## EXERCISE INSTRUCTIONS
Below are the records; tally the lines in them that include the word "LIST" and reply with the number alone.
↓
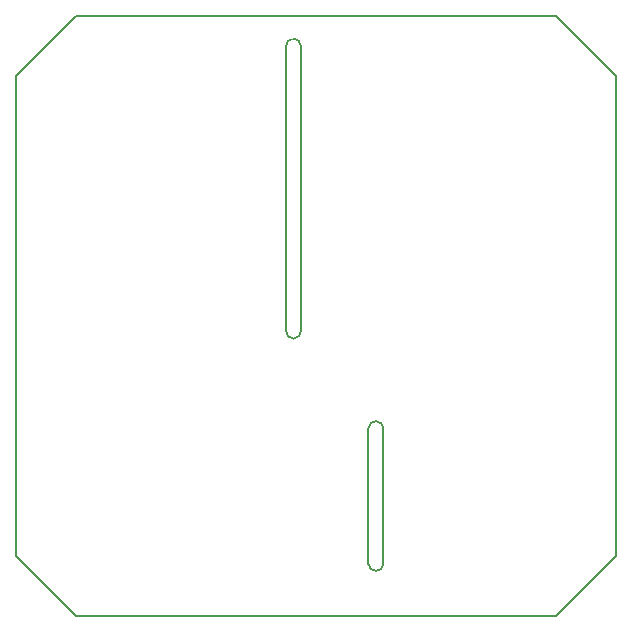
<source format=gbr>
G04 #@! TF.FileFunction,Profile,NP*
%FSLAX46Y46*%
G04 Gerber Fmt 4.6, Leading zero omitted, Abs format (unit mm)*
G04 Created by KiCad (PCBNEW 4.0.7-e2-6376~58~ubuntu17.04.1) date Sat May  5 23:35:11 2018*
%MOMM*%
%LPD*%
G01*
G04 APERTURE LIST*
%ADD10C,0.100000*%
%ADD11C,0.150000*%
G04 APERTURE END LIST*
D10*
D11*
X196215000Y-120015000D02*
X196215000Y-95885000D01*
X197485000Y-120015000D02*
X197485000Y-95885000D01*
X178435000Y-93345000D02*
X219075000Y-93345000D01*
X219075000Y-144145000D02*
X178435000Y-144145000D01*
X224155000Y-139065000D02*
X224155000Y-98425000D01*
X219075000Y-93345000D02*
X224155000Y-98425000D01*
X173355000Y-98425000D02*
X173355000Y-139065000D01*
X178435000Y-93345000D02*
X173355000Y-98425000D01*
X178435000Y-144145000D02*
X173355000Y-139065000D01*
X224155000Y-139065000D02*
X219075000Y-144145000D01*
X203200000Y-139700000D02*
G75*
G03X203835000Y-140335000I635000J0D01*
G01*
X203835000Y-140335000D02*
G75*
G03X204470000Y-139700000I0J635000D01*
G01*
X204470000Y-128270000D02*
G75*
G03X203835000Y-127635000I-635000J0D01*
G01*
X203835000Y-127635000D02*
G75*
G03X203200000Y-128270000I0J-635000D01*
G01*
X203200000Y-139700000D02*
X203200000Y-128270000D01*
X204470000Y-128270000D02*
X204470000Y-139700000D01*
X197485000Y-95885000D02*
G75*
G03X196850000Y-95250000I-635000J0D01*
G01*
X196850000Y-95250000D02*
G75*
G03X196215000Y-95885000I0J-635000D01*
G01*
X196850000Y-120650000D02*
G75*
G03X197485000Y-120015000I0J635000D01*
G01*
X196215000Y-120015000D02*
G75*
G03X196850000Y-120650000I635000J0D01*
G01*
M02*

</source>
↑
## ANSWER SPACE
2